Snow makes his case by analyzing specific examples; his treatment of the central vignette of boys riding piggyback and playing tug-of-war is characteristic of Snow's powers of evocative description:
Bruegel can transport us across four centuries into the immediate kinesis of the game....The collective muscular energy the players expend seems to energize the image and leap across the belted loop from one contending group to the other. It is as if the game holds out the human bond as a synaptic gap. And with this idea active in the image, many other issues of the social body come into play: cooperation based on opposition, the individual's visceral experience versus anonymous collective purpose, power struggles taking place on the backs of the laboring classes, linear energy bound in circular configurations, and opponents as stabilizing counterparts. A self-contained detail becomes a switching point where all sorts of thematic tracks intersect. (pp. 3-4)
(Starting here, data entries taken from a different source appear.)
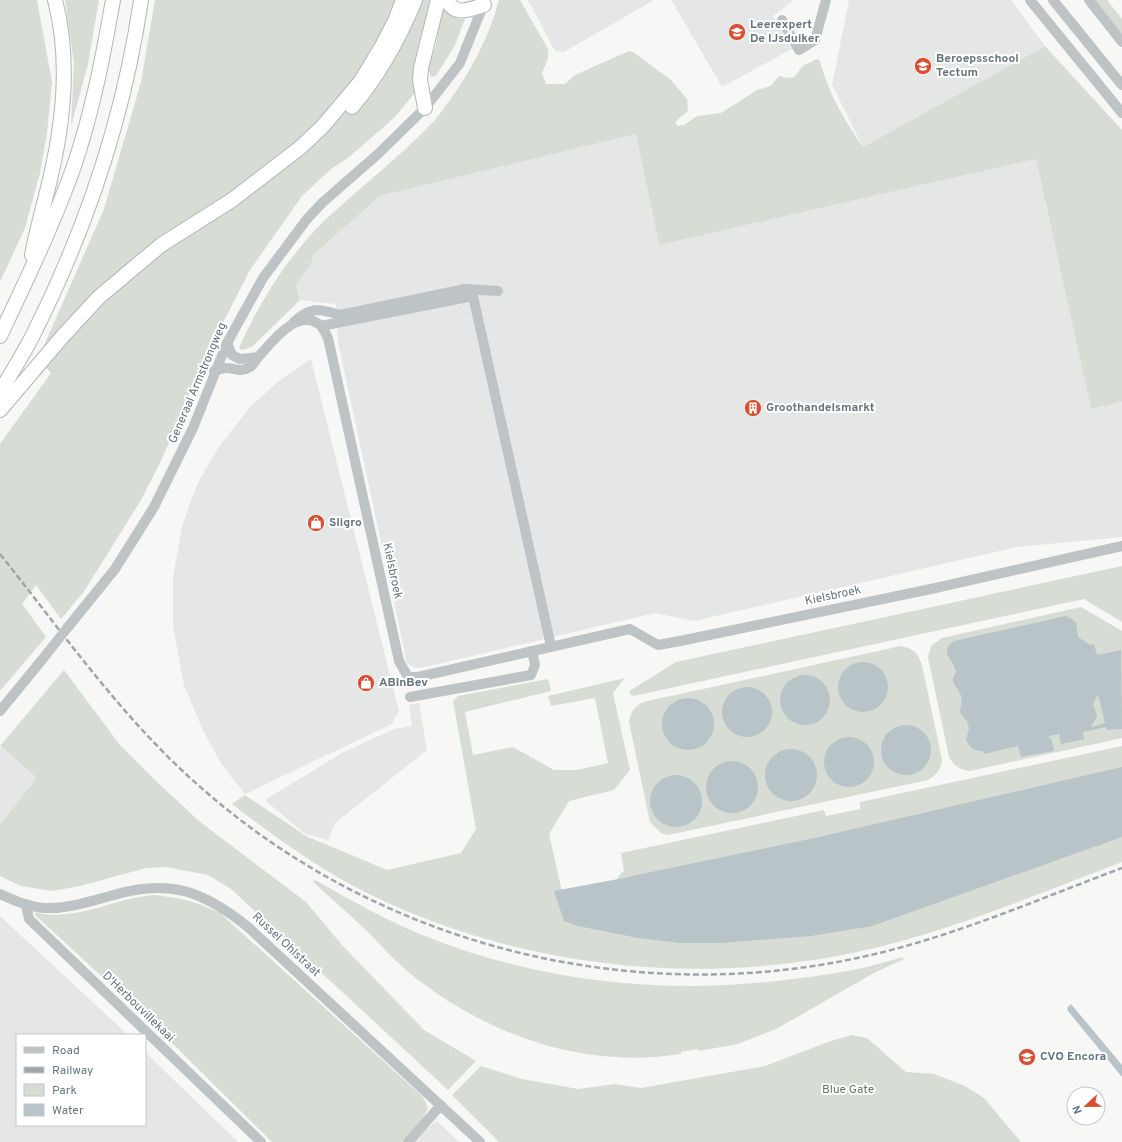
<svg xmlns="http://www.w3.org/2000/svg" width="1122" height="1142" viewBox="0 0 1122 1142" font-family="Overpass,sans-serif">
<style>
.built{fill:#e5e7e6}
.green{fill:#d7dcd4}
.water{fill:#b8c4c8;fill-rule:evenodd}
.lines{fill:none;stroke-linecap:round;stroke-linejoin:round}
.highway-casing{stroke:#b2b7b9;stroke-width:16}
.minor{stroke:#bec3c6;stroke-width:10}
.highway{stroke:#fff;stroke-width:14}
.rail{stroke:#9ea6ab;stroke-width:2.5;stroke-dasharray:6 3;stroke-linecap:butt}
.minor-bridge{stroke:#bec3c6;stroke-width:10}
.labels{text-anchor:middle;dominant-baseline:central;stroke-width:4;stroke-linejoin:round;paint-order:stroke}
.poi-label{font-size:12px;font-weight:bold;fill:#64757e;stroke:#fff;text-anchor:start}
.street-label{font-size:12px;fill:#64757e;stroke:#fff}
.park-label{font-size:12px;fill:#677762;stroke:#fff}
</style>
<rect width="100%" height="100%" fill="#f7f7f5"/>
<!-- built -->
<g class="built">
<polygon points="528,0 654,0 564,52 555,51"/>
<polygon points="669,0 794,0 773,16 792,49 722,87 672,1"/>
<polygon points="849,0 1011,0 1045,46 863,147 832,85"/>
<polygon points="636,134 659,245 1036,159 1091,409 1122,402 1122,537 1017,547 694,621 655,613 421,668 413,667 407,663 338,342 336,304 300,300 296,285 311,265 313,255 380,196"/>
<polygon points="311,359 399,711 392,724 245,794 222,765 214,751 202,728 184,685 173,626 173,577 182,527 190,503 198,483 218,448 251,406 280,380"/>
<polygon points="419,703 427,750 335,823 328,840 305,834 265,800 342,753 394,729 412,726 409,705"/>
<polygon points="0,747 38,778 0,825"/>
<polygon points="0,916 128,1035 17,1035 17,1125 145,1125 145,1052 238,1142 0,1142"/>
<polygon points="437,1121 459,1142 413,1142 427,1128"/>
</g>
<!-- green -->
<g class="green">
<polygon points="0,0 37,0 52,82 47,133 40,173 25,228 0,282"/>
<polygon points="65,0 99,0 88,64 71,127 74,63"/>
<polygon points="155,0 431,0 413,67 414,94 394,118 348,158 331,169 302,196 250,270 208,352 161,461 141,500 85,590 61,619 36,585 22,604 46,637 0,691 0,444 51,373 38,359 104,209 141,82"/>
<path d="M 499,0 L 520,0 L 548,49 L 548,59 L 542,73 L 546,84 L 565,84 L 575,75 L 629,51 L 633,52 L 671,80 L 687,99 L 688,111 L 675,122 L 678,126 L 684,125 L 697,116 L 721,113 L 757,90 L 771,86 L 779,76 L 787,78 L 794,77 L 804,65 L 817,59 L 820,61 C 828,93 845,121 863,147 L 1045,46 L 1122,130 L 1122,402 L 1091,409 L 1036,159 L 659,245 L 636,134 L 380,196 L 313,255 L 311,265 L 296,285 L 300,300 L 252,347 L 242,350 L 239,348 C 260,301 287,258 323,222 C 359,188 399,158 433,122 C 439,116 444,107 450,100 C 472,69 489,37 499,0 Z"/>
<polygon points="1094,0 1107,0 1122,19 1122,34"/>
<polygon points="442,9 459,19 465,19 455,45 436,76 431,77 428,68 436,45"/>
<polygon points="1122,566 1122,622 1084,599 633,696 629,693 631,690 676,662"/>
<path d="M 1081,607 L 1122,631 L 1122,738 L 970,771 C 960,770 954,766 949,757 L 928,657 L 931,646 L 942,638 Z"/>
<path d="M 901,646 C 913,648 918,653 922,665 L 942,760 C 941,770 936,775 928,780 L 668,835 L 661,833 L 650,822 L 629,722 C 631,711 634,707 643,702 Z"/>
<polygon points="64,670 120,745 156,781 199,821 306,902 342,945 424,1030 476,1061 448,1090 231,889 208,875 166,867 146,868 80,886 52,891 21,886 0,876 0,825 37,778 0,746"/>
<path d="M 625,678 L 613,693 L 630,770 L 614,790 L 569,801 L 549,834 L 561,887 L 571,915 L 1122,829 L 1122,862 C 1037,894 946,933 857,952 C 694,987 517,967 367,893 C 319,869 275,837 232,804 L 245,795 L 306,836 L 387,870 L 461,853 L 476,829 L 453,701 L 458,696 L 548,679 L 551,691 L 465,712 L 473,755 L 513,747 L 554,770 L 577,770 L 608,763 L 595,698 L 551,706 L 548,696 Z"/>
<polygon points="1122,746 1122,783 617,879 620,874 624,871 621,853 824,810 826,816 860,809 860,802"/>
<path d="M 315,880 C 352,901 389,922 430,938 C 547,984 676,996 800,978 C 835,974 869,968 902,957 L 904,959 L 874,973 L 778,1028 L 738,1044 L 699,1051 L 698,1049 L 681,1052 L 681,1054 C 587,1069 492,1037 417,979 C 400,966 384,949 369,933 C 351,916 332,899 313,882 Z"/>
<path d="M 154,895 C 181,898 195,901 220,913 L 423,1097 L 428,1108 L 424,1116 L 402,1142 L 272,1142 L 150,1021 L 35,915 L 35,912 C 66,921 100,906 129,899 C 137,897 146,896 154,895 Z"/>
<polygon points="852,1035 867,1038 906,1072 934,1074 965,1086 984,1098 1021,1142 499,1142 452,1095 481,1066 522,1079 578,1089 615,1084 641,1088 765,1066 831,1041"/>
</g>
<!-- water -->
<g class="water">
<path d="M 1066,616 L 1076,622 L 1078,637 L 1090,645 L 1094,644 L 1097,655 L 1121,650 L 1122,729 L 1107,730 L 1106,727 L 1083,732 L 1084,739 L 1061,744 L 1059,734 L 1049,736 L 1049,739 L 1051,738 L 1054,751 L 1021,757 L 1018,746 L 984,754 L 983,751 C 974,751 970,748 966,740 L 969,728 L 967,721 C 954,709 964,709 961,696 C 959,686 947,684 957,671 L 955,670 C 954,659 938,653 954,641 ZM 1098,694 L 1105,723 L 1091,727 L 1097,716 L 1093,704 Z"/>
<circle cx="863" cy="687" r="25"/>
<circle cx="805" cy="700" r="25"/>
<circle cx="747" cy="712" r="25"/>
<circle cx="688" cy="724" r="26"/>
<circle cx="906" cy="750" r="25"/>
<circle cx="849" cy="762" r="25"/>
<circle cx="791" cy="775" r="26"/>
<circle cx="732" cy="787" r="26"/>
<polygon points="1122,767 1122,837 872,926 811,936 720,943 680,943 638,938 578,926 564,921 554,891 613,880 819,837"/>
<circle cx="676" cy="801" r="26"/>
<polygon points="1071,1004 1122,1065 1122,1077 1068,1011 1067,1008"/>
</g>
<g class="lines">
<defs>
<g id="highway">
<path d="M 447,0 C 455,17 470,9 484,5"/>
<path d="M 352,107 C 379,75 399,39 415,0"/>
<polyline points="425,108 420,80 421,68 438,0"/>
<path d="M 32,255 C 37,228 45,202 51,175 C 64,119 70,57 55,0"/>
<path d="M 0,336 C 26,281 52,227 73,169 C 92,114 103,57 113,0"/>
<path d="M 0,392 C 11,374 22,356 32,337 C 85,232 124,116 141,0"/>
<polyline points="0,410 62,337 99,297 161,245 232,200 301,147 323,126 361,81 381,48 395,21 403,0"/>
</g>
</defs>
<!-- highway casing -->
<use href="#highway" class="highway-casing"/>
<!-- minor -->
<g class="minor">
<polyline points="1030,0 1122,113"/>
<polyline points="1053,0 1122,85"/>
<polyline points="1089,0 1122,42"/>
<polyline points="782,20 799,50 815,40 826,0"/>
<polyline points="465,289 473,296 551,646"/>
<path d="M 294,322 C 310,307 319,308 340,315 L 465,289 L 498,291"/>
<polyline points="321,326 473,296"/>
<polyline points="227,343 232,355 240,359 258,357"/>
<path d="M 214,371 C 218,370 223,368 226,368 C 236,368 239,373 250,367 C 254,365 256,359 260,355 C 273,341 298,307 320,325 C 323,328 326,334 328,338 L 399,661 L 408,677 L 418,677 L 630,629 L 658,645 L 680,641 L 931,589 L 1122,546"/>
<polyline points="68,627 115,569 154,507 193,428 227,343 263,278 307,219 322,203 378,154 425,108 460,63 485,1"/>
<polyline points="410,697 531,675 535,665 532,651"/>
<polyline points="0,711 41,661"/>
<path d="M 0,894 C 14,900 28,907 44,908 C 67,909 88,902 110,896 C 168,878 202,890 248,927 L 480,1142"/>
<polyline points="26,905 29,919 261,1142"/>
<polyline points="408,1142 441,1105"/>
</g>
<!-- highway -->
<use href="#highway" class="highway"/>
<!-- rail -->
<path class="rail" d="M 0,554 C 63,633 122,718 198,785 C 380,947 634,1010 871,955 C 957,935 1039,899 1122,868"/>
<!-- minor-bridge -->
<polyline class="minor-bridge" points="41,661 68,627"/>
</g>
<!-- icons -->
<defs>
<symbol id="school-disc" viewBox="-11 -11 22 22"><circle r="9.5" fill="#db4d31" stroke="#fff"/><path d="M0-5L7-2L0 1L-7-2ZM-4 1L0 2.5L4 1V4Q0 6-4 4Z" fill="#fff"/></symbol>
<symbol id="building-disc" viewBox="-11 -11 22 22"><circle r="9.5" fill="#db4d31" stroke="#fff"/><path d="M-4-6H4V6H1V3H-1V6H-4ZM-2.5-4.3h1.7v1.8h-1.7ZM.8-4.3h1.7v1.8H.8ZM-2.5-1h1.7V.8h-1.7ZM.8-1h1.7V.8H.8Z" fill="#fff"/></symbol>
<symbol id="shop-disc" viewBox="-11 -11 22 22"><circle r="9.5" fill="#db4d31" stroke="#fff"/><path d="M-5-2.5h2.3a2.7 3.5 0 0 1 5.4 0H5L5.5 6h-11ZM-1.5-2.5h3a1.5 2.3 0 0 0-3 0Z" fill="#fff"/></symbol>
</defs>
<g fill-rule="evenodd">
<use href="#school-disc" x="727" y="22" width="20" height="20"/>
<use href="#school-disc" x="913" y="56" width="20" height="20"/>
<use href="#building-disc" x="743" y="398" width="20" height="20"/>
<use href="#shop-disc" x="306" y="513" width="20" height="20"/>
<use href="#shop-disc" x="356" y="673" width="20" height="20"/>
<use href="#school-disc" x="1017" y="1047" width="20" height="20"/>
</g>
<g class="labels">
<!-- poi labels -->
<g class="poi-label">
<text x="750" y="25">Leerexpert<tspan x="750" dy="14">De IJsduiker</tspan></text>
<text x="936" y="59">Beroepsschool<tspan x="936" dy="14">Tectum</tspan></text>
<text x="766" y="408">Groothandelsmarkt</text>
<text x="329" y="523">Sligro</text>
<text x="379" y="683">ABInBev</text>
<text x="1040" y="1057">CVO Encora</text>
</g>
<!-- street labels -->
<g class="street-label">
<text transform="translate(198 383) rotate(-67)">Generaal Armstrongweg</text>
<text transform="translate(392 571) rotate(78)">Kielsbroek</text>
<text transform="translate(833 596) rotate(-12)">Kielsbroek</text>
<text transform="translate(286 945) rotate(43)">Russel Ohlstraat</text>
<text transform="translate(138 1007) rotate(44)">D'Herbouvillekaai</text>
</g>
<!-- park labels -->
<g class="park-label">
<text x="848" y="1090">Blue Gate</text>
</g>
</g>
<!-- legend -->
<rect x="16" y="1034" width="130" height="92" fill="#ffffff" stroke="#c1c8cb"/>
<rect x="24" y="1047" width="20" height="6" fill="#bec3c6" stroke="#c1c8cb"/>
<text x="52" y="1054" font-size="12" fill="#64757e">Road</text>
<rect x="24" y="1067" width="20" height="6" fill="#9ea6ab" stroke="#c1c8cb"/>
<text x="52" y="1074" font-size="12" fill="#64757e">Railway</text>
<rect x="24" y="1084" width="20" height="12" fill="#d7dcd4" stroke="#c1c8cb"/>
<text x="52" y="1094" font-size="12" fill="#64757e">Park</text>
<rect x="24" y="1104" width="20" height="12" fill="#b8c4c8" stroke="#c1c8cb"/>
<text x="52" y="1114" font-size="12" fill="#64757e">Water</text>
<!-- north arrow -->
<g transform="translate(1086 1106) rotate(248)"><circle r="19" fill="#ffffff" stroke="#c1c8cb"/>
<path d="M0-3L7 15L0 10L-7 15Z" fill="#db4d31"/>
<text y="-6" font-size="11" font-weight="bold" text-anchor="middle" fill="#64757e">N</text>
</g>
</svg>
Snow asserts that this vignette, centrally placed in Bruegel's composition, serves as the "'hub' around which the games in the central foreground turn" (p. 98), and that a number of those encircling games may be viewed as variations on some of the same themes. Other pairs of vignettes counterpoise children with outstretched limbs to children who are drawn in on themselves; still others counterpoise boys engaged in strenuous, aggressive activities to girls involved in solitary, contemplative pleasures. Snow draws attention to the differences between the activities of children playing in the "city" space at the back of the right side of the painting and those of the children in the "country" space on the left. Whereas the children in the urban prospect "are unwittingly caught in a funneling movement that absorbs individual children and their separate energies into patterns of conformity," the children in the pastoral setting "express a creaturely at-homeness," in a sustaining order that is in nature, and includ es humans in the same way it does trees and streams" (p. 88).